Hopefully this doesn't come out too bad as I've had far too much tequila tonight... but your post called to mind some of the ideas I've been mulling over recently. T.S. Eliot's
Wasteland has long been a favorite work of mine. In many ways it was an elegy to what Eliot saw as the collapse of the collective or shared narratives of Western civilization. Greco-Roman and Christian narratives had become "a heap of broken images." I agree with Eliot... to an extent. What Eliot may or may not have recognized... and likely would have rejected... was the fact that with the great cultural upheavals that resulted in the shattering of long-held collective narratives, new narratives arose. With the developments in technology, individuals who in the past were not afforded the ability to preserve and/or disseminate were now able to do so.
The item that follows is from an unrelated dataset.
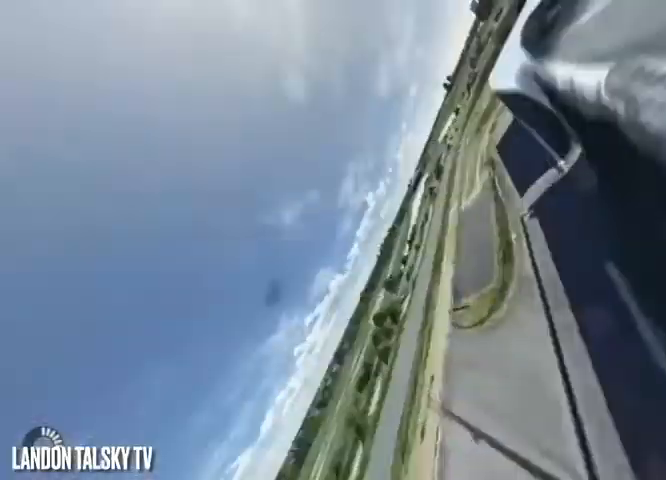
{"dt_ms": 500, "buttons": ["A", "L2", "R2"], "left_stick": "up", "right_stick": "center", "events": []}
The poor, Black jazz musician who could not read and write music could now record his musical performances and share these via recordings and the radio. Film, radio, television, magazines, comics books... Popular Culture... began to establish a new body of collective or shared narratives. Alice in Wonderland, Cinderella, Snow White, Sleeping Beauty, Superman, Batman, Wonderwoman, the Munsters, etc... may seem crude and vulgar in comparison with the narratives of "High" culture... but one suspects that the Christian narratives must have appeared equally crude when they first began to replace the Greco-Roman narratives. Weren't the first novels panned as vulgar low-class literature best left to women? I exhibited a painting entitled
Tyger, Tyger... that portrayed two women in Catwoman masks. Everyone "got" the Catwoman reference... but almost no one "got" the allusion to William Blake's most famous poem. I had several viewers assume that I had simple spelled "Tiger" wrong.